◆ Directive
Write the data out again, matching every line exactly.

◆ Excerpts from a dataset

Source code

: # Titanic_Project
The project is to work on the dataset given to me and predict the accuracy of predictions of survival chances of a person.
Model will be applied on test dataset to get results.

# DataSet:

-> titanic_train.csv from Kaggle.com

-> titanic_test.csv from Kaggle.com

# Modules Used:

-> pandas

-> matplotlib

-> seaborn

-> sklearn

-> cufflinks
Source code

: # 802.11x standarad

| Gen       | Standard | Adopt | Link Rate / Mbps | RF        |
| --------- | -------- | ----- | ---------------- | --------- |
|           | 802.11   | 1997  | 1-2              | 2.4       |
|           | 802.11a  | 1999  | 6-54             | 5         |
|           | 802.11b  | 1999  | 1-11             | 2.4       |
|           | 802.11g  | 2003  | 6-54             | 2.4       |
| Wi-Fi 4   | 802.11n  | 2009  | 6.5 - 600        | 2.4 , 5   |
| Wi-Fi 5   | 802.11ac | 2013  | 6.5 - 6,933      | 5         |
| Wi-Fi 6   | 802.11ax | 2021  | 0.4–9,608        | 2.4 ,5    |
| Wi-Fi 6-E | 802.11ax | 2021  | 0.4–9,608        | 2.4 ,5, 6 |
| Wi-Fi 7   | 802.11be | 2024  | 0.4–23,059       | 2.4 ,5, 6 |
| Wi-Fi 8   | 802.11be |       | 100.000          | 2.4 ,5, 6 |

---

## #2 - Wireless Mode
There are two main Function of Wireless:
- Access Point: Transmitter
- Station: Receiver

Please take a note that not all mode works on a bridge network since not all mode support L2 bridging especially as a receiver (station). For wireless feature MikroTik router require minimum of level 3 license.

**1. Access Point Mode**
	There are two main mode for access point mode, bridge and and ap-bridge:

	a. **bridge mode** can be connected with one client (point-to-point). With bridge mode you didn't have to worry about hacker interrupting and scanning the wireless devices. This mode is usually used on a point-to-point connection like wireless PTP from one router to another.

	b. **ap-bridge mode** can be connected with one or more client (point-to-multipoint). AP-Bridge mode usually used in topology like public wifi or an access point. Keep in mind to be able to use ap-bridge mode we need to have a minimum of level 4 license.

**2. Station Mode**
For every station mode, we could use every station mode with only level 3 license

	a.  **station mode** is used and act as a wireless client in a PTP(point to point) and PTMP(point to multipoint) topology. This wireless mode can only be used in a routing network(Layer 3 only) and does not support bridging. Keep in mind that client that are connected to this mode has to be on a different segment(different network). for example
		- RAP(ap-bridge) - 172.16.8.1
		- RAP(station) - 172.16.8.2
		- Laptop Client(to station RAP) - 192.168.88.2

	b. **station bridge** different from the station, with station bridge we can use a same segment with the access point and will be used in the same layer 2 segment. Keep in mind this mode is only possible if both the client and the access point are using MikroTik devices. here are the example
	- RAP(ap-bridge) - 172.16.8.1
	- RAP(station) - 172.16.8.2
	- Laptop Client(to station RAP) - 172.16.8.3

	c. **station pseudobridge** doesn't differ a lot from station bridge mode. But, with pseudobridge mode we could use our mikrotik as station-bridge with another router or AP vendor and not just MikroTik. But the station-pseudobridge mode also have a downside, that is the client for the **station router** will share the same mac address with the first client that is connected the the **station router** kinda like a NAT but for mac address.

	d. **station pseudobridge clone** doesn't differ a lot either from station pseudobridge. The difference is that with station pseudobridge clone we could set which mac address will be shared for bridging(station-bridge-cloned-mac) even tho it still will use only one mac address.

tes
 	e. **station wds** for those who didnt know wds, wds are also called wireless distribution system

◆ Result of this task
Source code

: # Titanic_Project
The project is to work on the dataset given to me and predict the accuracy of predictions of survival chances of a person.
Model will be applied on test dataset to get results.

# DataSet:

-> titanic_train.csv from Kaggle.com

-> titanic_test.csv from Kaggle.com

# Modules Used:

-> pandas

-> matplotlib

-> seaborn

-> sklearn

-> cufflinks
Source code

: # 802.11x standarad

| Gen       | Standard | Adopt | Link Rate / Mbps | RF        |
| --------- | -------- | ----- | ---------------- | --------- |
|           | 802.11   | 1997  | 1-2              | 2.4       |
|           | 802.11a  | 1999  | 6-54             | 5         |
|           | 802.11b  | 1999  | 1-11             | 2.4       |
|           | 802.11g  | 2003  | 6-54             | 2.4       |
| Wi-Fi 4   | 802.11n  | 2009  | 6.5 - 600        | 2.4 , 5   |
| Wi-Fi 5   | 802.11ac | 2013  | 6.5 - 6,933      | 5         |
| Wi-Fi 6   | 802.11ax | 2021  | 0.4–9,608        | 2.4 ,5    |
| Wi-Fi 6-E | 802.11ax | 2021  | 0.4–9,608        | 2.4 ,5, 6 |
| Wi-Fi 7   | 802.11be | 2024  | 0.4–23,059       | 2.4 ,5, 6 |
| Wi-Fi 8   | 802.11be |       | 100.000          | 2.4 ,5, 6 |

---

## #2 - Wireless Mode
There are two main Function of Wireless:
- Access Point: Transmitter
- Station: Receiver

Please take a note that not all mode works on a bridge network since not all mode support L2 bridging especially as a receiver (station). For wireless feature MikroTik router require minimum of level 3 license.

**1. Access Point Mode**
	There are two main mode for access point mode, bridge and and ap-bridge:

	a. **bridge mode** can be connected with one client (point-to-point). With bridge mode you didn't have to worry about hacker interrupting and scanning the wireless devices. This mode is usually used on a point-to-point connection like wireless PTP from one router to another.

	b. **ap-bridge mode** can be connected with one or more client (point-to-multipoint). AP-Bridge mode usually used in topology like public wifi or an access point. Keep in mind to be able to use ap-bridge mode we need to have a minimum of level 4 license.

**2. Station Mode**
For every station mode, we could use every station mode with only level 3 license

	a.  **station mode** is used and act as a wireless client in a PTP(point to point) and PTMP(point to multipoint) topology. This wireless mode can only be used in a routing network(Layer 3 only) and does not support bridging. Keep in mind that client that are connected to this mode has to be on a different segment(different network). for example
		- RAP(ap-bridge) - 172.16.8.1
		- RAP(station) - 172.16.8.2
		- Laptop Client(to station RAP) - 192.168.88.2

	b. **station bridge** different from the station, with station bridge we can use a same segment with the access point and will be used in the same layer 2 segment. Keep in mind this mode is only possible if both the client and the access point are using MikroTik devices. here are the example
	- RAP(ap-bridge) - 172.16.8.1
	- RAP(station) - 172.16.8.2
	- Laptop Client(to station RAP) - 172.16.8.3

	c. **station pseudobridge** doesn't differ a lot from station bridge mode. But, with pseudobridge mode we could use our mikrotik as station-bridge with another router or AP vendor and not just MikroTik. But the station-pseudobridge mode also have a downside, that is the client for the **station router** will share the same mac address with the first client that is connected the the **station router** kinda like a NAT but for mac address.

	d. **station pseudobridge clone** doesn't differ a lot either from station pseudobridge. The difference is that with station pseudobridge clone we could set which mac address will be shared for bridging(station-bridge-cloned-mac) even tho it still will use only one mac address.

tes
 	e. **station wds** for those who didnt know wds, wds are also called wireless distribution system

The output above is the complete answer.